[The problem]: Which lines hold the string "buttons"? Copy each of them from the material below.

[Raw data]:
● ● ● ●

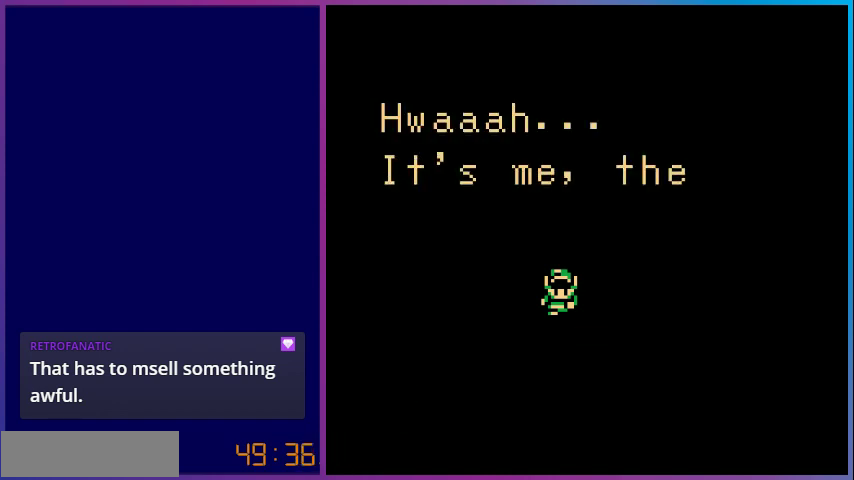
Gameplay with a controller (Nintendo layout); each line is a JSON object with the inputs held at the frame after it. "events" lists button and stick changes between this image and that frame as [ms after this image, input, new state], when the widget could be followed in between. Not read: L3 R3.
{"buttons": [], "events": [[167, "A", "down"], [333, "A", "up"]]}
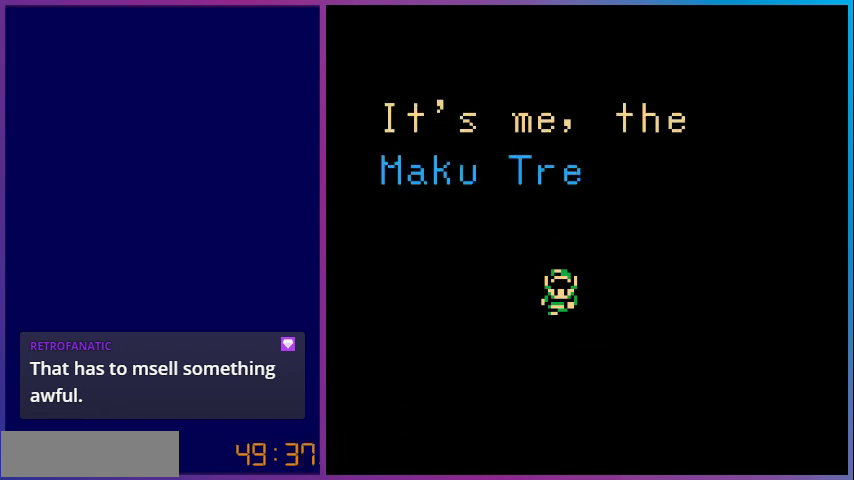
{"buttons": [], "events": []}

● ● ● ●

[Output below]:
{"buttons": [], "events": [[167, "A", "down"], [333, "A", "up"]]}
{"buttons": [], "events": []}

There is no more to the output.